Stored dataset items
-=-=-
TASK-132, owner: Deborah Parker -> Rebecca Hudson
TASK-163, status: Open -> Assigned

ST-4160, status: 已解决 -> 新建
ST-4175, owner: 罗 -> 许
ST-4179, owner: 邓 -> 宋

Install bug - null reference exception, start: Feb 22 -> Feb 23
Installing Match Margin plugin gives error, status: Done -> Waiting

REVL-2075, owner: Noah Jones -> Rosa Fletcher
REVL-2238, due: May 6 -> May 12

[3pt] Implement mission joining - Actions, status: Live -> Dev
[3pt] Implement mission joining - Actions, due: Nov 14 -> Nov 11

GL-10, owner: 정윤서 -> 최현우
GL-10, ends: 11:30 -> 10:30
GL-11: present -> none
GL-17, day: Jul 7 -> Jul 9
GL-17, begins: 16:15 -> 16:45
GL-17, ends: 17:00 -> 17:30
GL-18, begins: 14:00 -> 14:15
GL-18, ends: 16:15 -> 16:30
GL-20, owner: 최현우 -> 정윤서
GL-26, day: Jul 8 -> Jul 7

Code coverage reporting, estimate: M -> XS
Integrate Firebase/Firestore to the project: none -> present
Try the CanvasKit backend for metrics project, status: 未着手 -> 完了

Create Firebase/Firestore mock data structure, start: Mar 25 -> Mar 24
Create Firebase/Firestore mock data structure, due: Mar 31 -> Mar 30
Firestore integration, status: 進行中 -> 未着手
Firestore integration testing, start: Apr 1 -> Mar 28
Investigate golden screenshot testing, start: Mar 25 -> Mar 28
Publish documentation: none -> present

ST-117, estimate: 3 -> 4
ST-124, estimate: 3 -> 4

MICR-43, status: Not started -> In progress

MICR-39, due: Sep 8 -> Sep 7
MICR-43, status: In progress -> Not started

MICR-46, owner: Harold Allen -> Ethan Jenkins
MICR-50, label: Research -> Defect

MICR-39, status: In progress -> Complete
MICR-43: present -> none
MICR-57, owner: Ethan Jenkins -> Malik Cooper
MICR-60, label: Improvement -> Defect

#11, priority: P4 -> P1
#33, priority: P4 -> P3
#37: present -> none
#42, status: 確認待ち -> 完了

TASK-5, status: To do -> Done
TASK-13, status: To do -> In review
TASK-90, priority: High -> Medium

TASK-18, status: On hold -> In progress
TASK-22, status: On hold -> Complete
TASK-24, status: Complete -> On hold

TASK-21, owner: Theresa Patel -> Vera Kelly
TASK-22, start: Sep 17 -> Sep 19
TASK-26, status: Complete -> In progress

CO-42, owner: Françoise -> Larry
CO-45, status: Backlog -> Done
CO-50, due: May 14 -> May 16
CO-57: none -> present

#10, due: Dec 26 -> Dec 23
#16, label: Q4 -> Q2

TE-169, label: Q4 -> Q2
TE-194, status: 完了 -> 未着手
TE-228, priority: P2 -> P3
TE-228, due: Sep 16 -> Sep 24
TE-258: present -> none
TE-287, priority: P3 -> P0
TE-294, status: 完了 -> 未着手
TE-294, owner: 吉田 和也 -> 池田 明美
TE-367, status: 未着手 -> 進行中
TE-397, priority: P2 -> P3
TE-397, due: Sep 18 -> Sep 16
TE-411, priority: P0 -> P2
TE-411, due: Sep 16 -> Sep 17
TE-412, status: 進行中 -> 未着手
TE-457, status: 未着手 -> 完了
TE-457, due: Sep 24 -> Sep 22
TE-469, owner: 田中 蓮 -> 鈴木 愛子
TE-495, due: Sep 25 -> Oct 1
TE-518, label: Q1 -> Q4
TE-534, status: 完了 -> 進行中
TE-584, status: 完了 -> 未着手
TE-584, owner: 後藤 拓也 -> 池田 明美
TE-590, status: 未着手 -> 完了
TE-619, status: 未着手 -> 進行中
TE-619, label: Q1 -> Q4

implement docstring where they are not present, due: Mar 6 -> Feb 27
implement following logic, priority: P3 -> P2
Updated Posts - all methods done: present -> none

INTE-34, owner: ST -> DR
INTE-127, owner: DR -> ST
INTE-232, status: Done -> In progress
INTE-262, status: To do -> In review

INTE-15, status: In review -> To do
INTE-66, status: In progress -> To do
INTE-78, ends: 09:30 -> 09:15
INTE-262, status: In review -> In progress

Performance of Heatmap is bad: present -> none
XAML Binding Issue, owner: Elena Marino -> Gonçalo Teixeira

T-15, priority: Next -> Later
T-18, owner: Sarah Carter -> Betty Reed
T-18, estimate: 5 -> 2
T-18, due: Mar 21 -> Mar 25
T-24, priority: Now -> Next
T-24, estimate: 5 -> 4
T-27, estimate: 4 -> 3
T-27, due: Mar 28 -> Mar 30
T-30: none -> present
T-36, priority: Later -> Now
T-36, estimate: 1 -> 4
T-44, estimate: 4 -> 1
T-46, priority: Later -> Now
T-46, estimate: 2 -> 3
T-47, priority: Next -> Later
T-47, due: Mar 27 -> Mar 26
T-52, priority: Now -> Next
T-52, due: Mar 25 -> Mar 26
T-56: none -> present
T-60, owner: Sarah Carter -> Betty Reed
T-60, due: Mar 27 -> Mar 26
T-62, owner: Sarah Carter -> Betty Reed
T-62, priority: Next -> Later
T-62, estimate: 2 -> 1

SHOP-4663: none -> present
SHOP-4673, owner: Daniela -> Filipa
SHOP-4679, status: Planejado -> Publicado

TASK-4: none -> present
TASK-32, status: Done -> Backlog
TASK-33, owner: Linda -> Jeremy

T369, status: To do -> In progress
-=-=-
Every line above that includes the word "review" should be listed.

Output of the task:
TASK-13, status: To do -> In review
INTE-262, status: To do -> In review
INTE-15, status: In review -> To do
INTE-262, status: In review -> In progress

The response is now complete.